----- MATERIAL FOR THIS EXERCISE
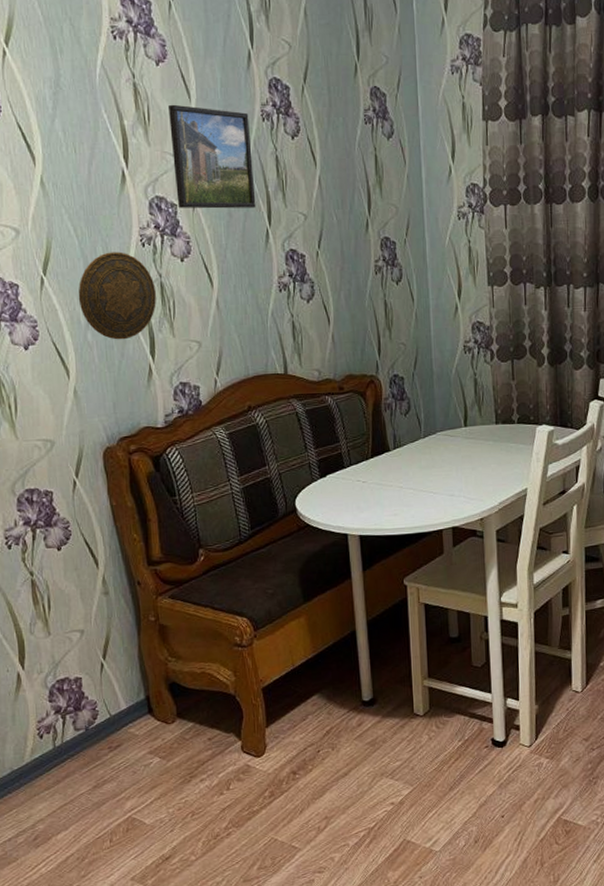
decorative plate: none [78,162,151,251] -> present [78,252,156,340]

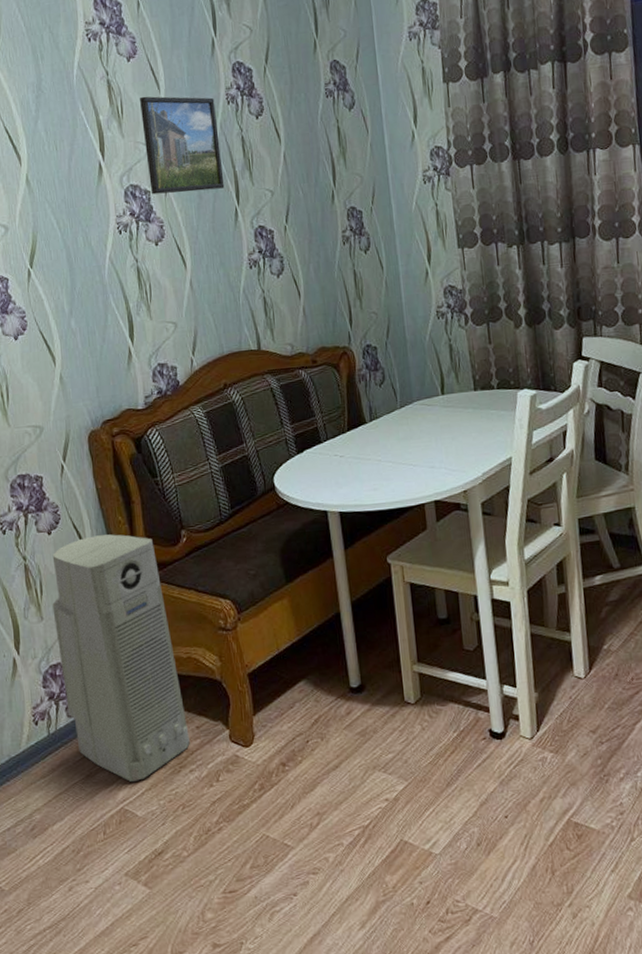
air purifier: none [61,551,201,792] -> present [52,534,190,782]
decorative plate: present [78,252,156,340] -> none [61,240,134,326]

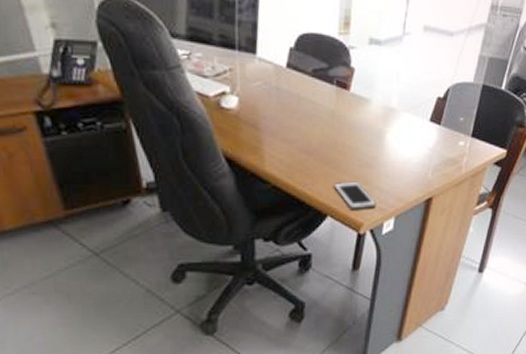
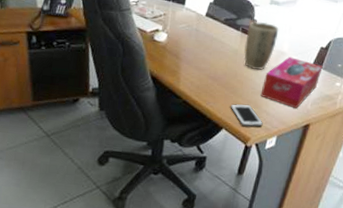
plant pot: none [343,69,384,134] -> present [244,21,279,70]
tissue box: none [370,114,442,180] -> present [260,57,323,109]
----------
## THE PROBLEM
Starting from the first line of the listing above, write out every line exactly through the one containing "decorative plate: present", and drop the pictures.

## RESULT FOR THIS EXERCISE
decorative plate: none [78,162,151,251] -> present [78,252,156,340]

air purifier: none [61,551,201,792] -> present [52,534,190,782]
decorative plate: present [78,252,156,340] -> none [61,240,134,326]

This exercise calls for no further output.